Personal information
- Full name: Michael Campbell Frederick
- Born: 6 March 1927 St Peter, Barbados
- Died: 18 June 2014 (aged 87) May Pen, Jamaica
- Batting: Right-handed
- Bowling: Right-arm medium

International information
- National side: West Indies;
- Only Test: 15 January 1954 v England

Domestic team information
- 1944/45: Barbados
- 1949: Derbyshire
- 1953/54: Jamaica

Career statistics
| Competition | Test | First-class |
| Matches | 1 | 6 |
| Runs scored | 30 | 294 |
| Batting average | 15.00 | 29.40 |
| 100s/50s | 0/0 | 0/3 |
| Top score | 30 | 84 |
| Catches/stumpings | 0/– | 3/– |
- Source: CricketArchive, January 2012

= Michael Frederick (cricketer) =

Jamaican cricketer

Michael Campbell Frederick (6 May 1927 - 18 June 2014) was a Barbadian cricketer who played one Test for the West Indies in 1954 and first-class cricket for Barbados in 1944–45, Derbyshire in 1949 and Jamaica in 1953–54.

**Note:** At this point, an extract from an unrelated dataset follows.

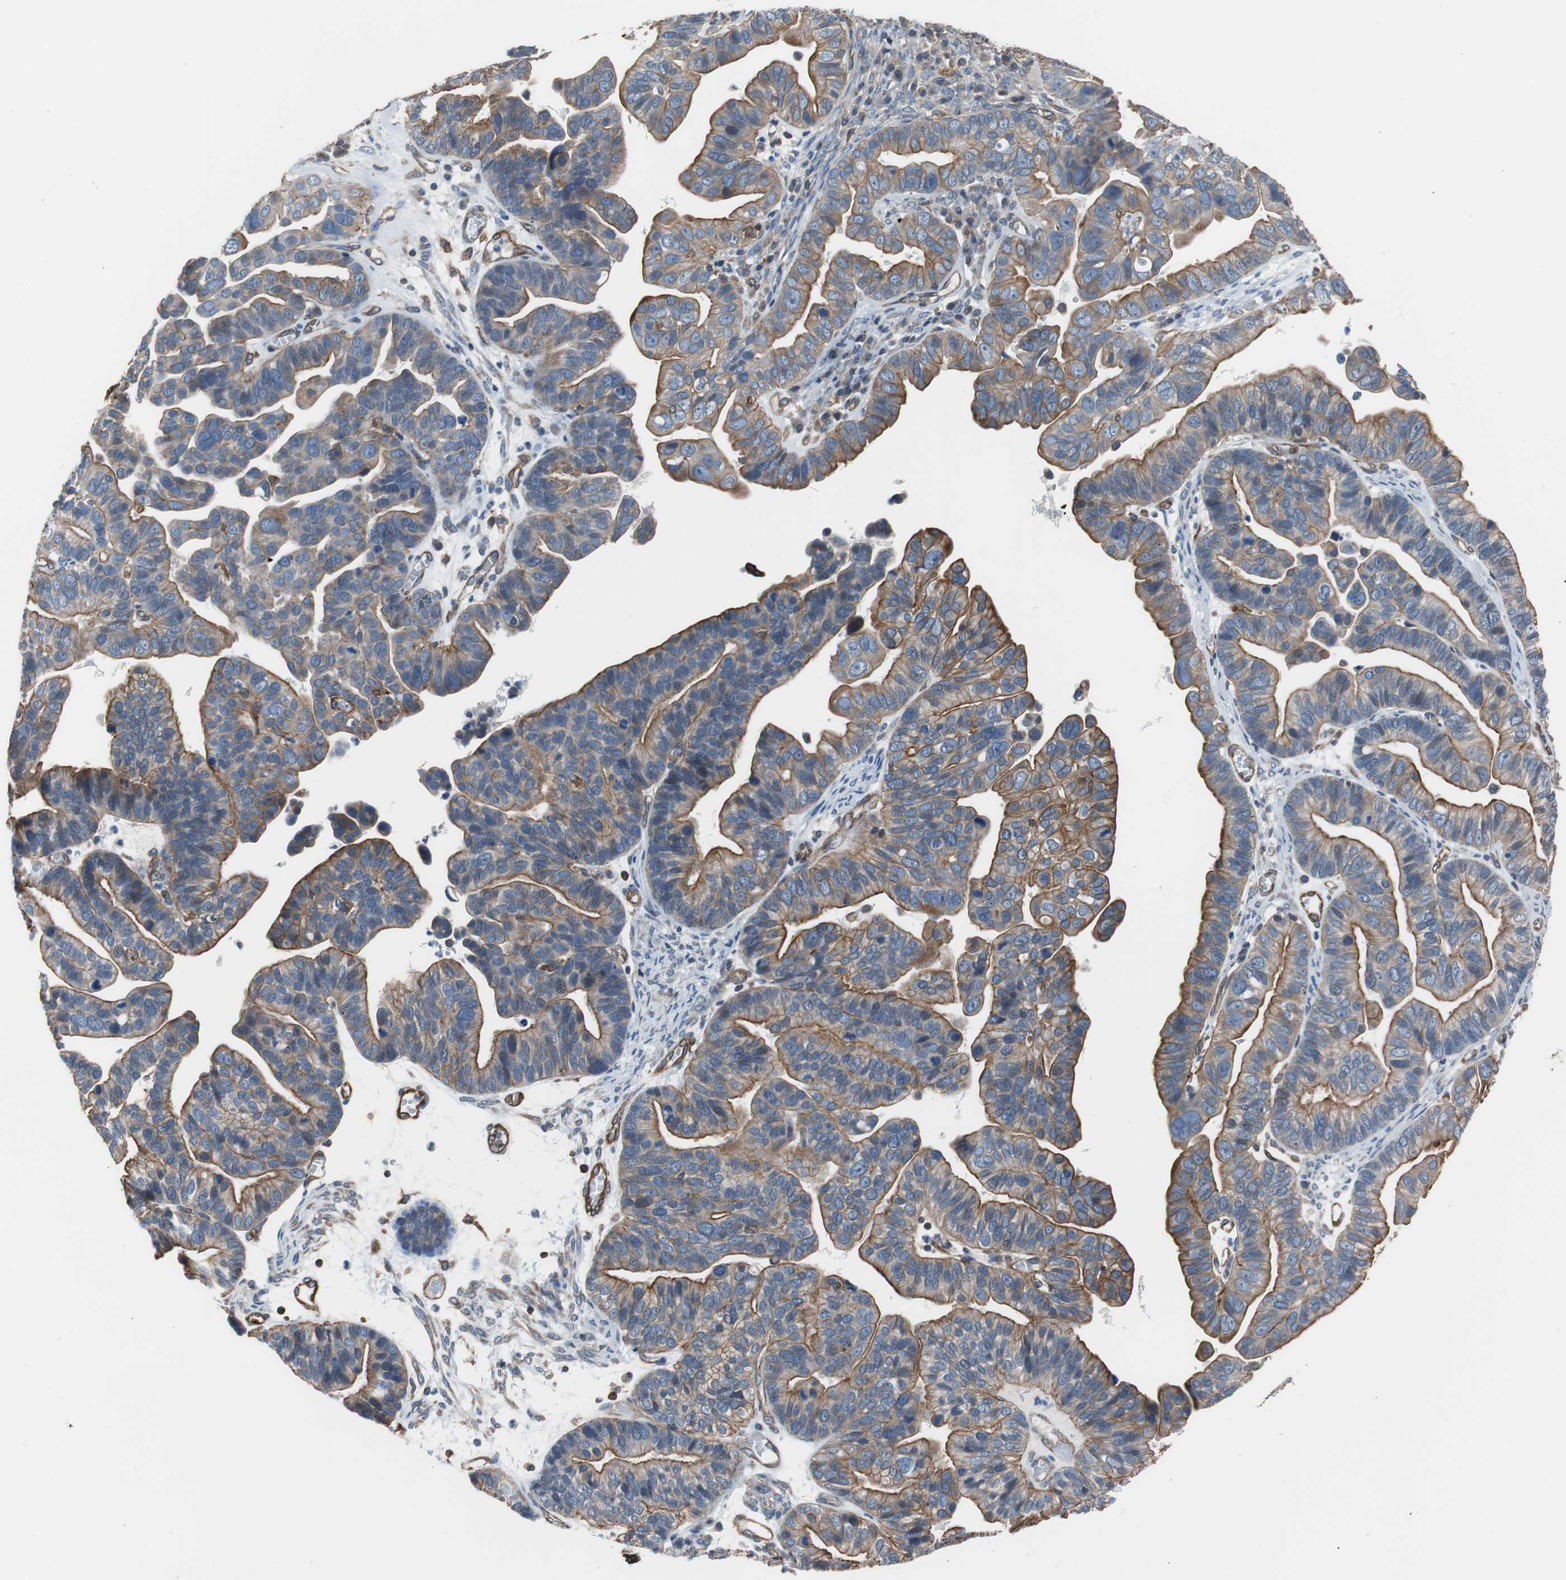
{"staining": {"intensity": "moderate", "quantity": "25%-75%", "location": "cytoplasmic/membranous"}, "tissue": "ovarian cancer", "cell_type": "Tumor cells", "image_type": "cancer", "snomed": [{"axis": "morphology", "description": "Cystadenocarcinoma, serous, NOS"}, {"axis": "topography", "description": "Ovary"}], "caption": "Moderate cytoplasmic/membranous protein expression is appreciated in approximately 25%-75% of tumor cells in ovarian serous cystadenocarcinoma.", "gene": "KIF3B", "patient": {"sex": "female", "age": 56}}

Frederick was born at Mile and a Quarter, St Peter, Barbados. He was educated at The Lodge School, well known as the cradle of cricket in Barbados, where he benefited from the coaching of Leslie Arthur "Bessie" Walcott. He played as a 17-year-old for Barbados in 1944–45, playing one first-class match against British Guiana.

He went to England in time for the 1946 season and played an assortment of friendly matches for Derbyshire. He played for the Swarkestone Cricket Club, and from 1948 to 1950 he played for Derbyshire's second team, alongside fellow Barbadian Laurie Johnson. Johnson played fairly regularly in the first team in the 1949 season, but Frederick played only two first-class games, in one of which he was top scorer with 84.

Frederick next appeared in first-class cricket in the West Indies in 1953–54, playing in two matches for Jamaica against the MCC tourists. He scored a 50 in each match, and was drafted as an opening batsman for the First Test against England in 1954 at Sabina Park, Kingston. He scored 30 in the second innings after a duck in the first innings, and West Indies won the match by 140 runs. Frederick was dropped for the Second Test, and did not play first-class cricket again.

He died after a fall. He was survived by his wife Eva, a sister of R. James deRoux, and their children Andrew, Charles and Catherine.

His cousin Robin Bynoe also played for the West Indies.